Codenamed Alchemist, Intel’s decision to use Arc dGPU technology for mobile first speaks volumes, literally, about market opportunity. Arc 3 is available in select laptops right now, while Arc 5 and Arc 7 will follow in the summer. Let’s examine Arc from a top-down approach.

Arc 3 available now

Entry-level Arc 3 is designed to offer casual gamers the next performance step up from integrated graphics. Available in two flavours differentiated by tweaks to specifications and power, Arc A350M and A370M ply the popular 25-50W TDP territory.

Both are built from the same base TSMC 6nm silicon and carry a common feature set, which is a theme that spills over to all Arc GPUs. If an application or game runs on one, it runs on them all, albeit more slowly for lower-end models.

This strategy is most curious with respect to hardware-based raytracing, available on even the A350M, and going by the lacklustre performance manifested by entry-level Radeon and GeForce cards with these baked-in accurate lighting smarts, we don’t expect much from Arc 3’s six- and eight-unit complement. A tickbox exercise more than real-world usefulness? The jury is in deliberation.

Zooming out, all Arc mobile GPUs use one of two SoCs known as ACM-G10 and ACM-G11. It’s clear A350M and A370M harness the smaller, leaner G11 silicon, which is capped at eight Xe cores and a 96-bit memory bus; all others run off the substantially bigger G10, which is up to four times as powerful.

Speaking of sizes, G10 is reckoned to measure 406mm² and occupy 21.7bn transistors; G11 is much smaller, coming in at 157mm² and 7.2bn transistors.

Specifications

Frequencies seem low on first glance, operating from 900MHz through to 1,650MHz. Intel says this is deliberate and shouldn’t be compared to rivals’ specifications. Why? Because Arc frequency is set by the heaviest workload and lowest TDP for that class of GPU. For example, A370M ought to run the most complex, shader- and ray tracing-heavy game at a guaranteed 1,550MHz and 35W TDP. It’s highly probable the actual clock will be much higher, so Team Blue wants to underpromise and overdeliver.

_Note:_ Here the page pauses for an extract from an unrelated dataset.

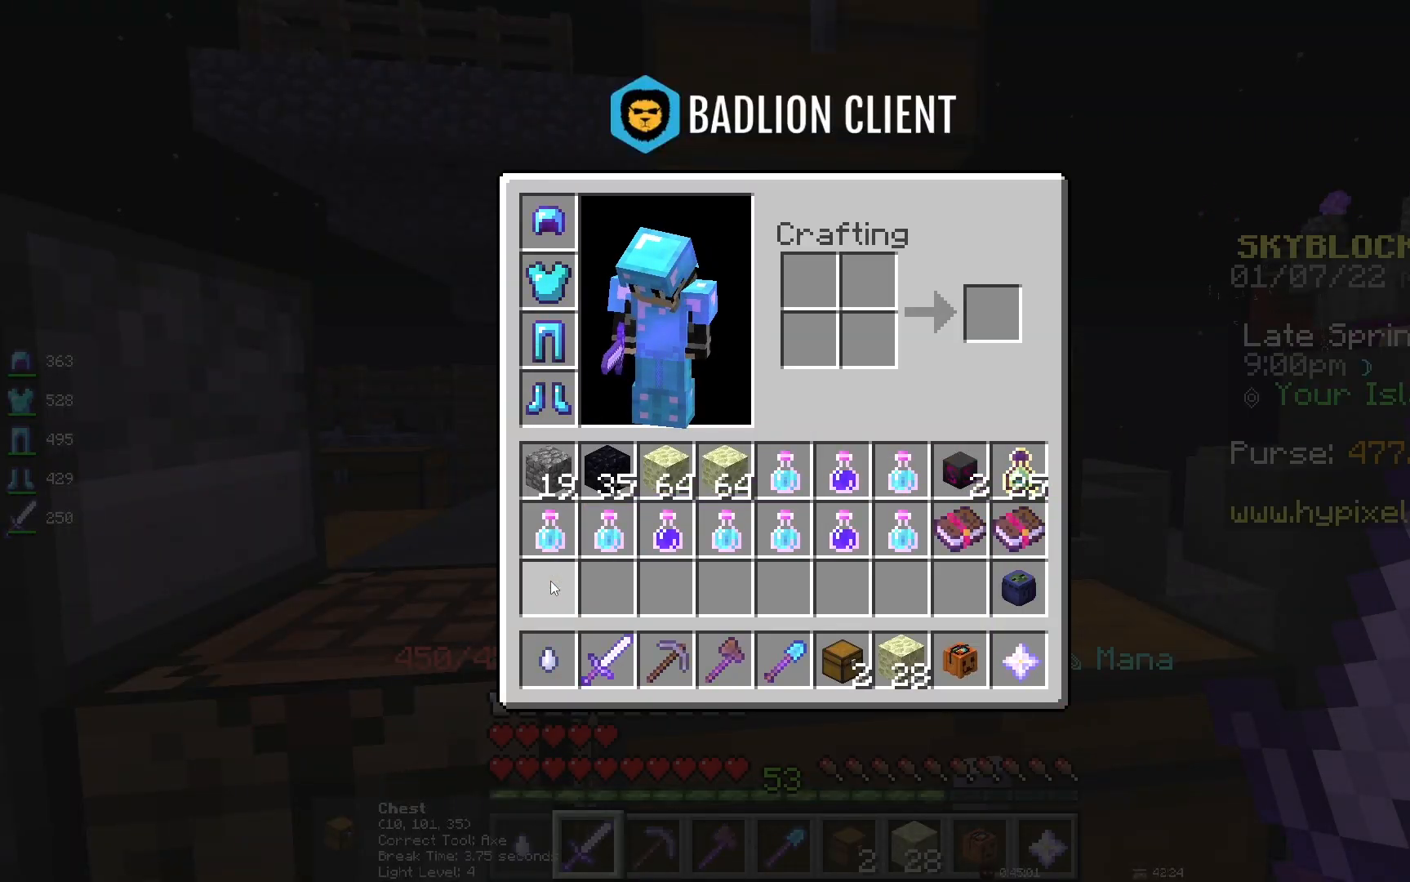
{"keys": [], "mouse": [], "events": []}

Intel cuts the PCIe 4.0 bandwidth in half for G11, to x8, and that’s common in the industry for cheaper GPUs. On a positive note, however, the media engine, which we’ll come to later, is preserved intact across all Arc products. Intel believes it has class-leading technology and performance on this front.

Xe HPG microarchitecture

Analogous to Nvidia’s Streaming Multiprocessors and AMD’s Compute Units, Intel lays the foundation of Arc’s power through the Xe HPG microarchitecture contained within Xe cores and, subsequently, Xe Render Slices. These were announced at Architecture Day 2021 but are worth a recap.

The Render Slice is an aggregation of technologies used as the backbone of every Arc GPU. One Slice is home to four Xe cores used for rasterisation and four ray tracing units present to calculate ray traversal and triangle intersection. Eight of these Slices combine to build out the 32-core Arc 7 A770M, for example. This means larger Arc GPUs feature linear increases in all key computational blocks. Go back up a couple of slides and you’ll note that entry-level A350M, complete with six Xe cores, actually takes in two Render Slices, likely with one core deactivated in each.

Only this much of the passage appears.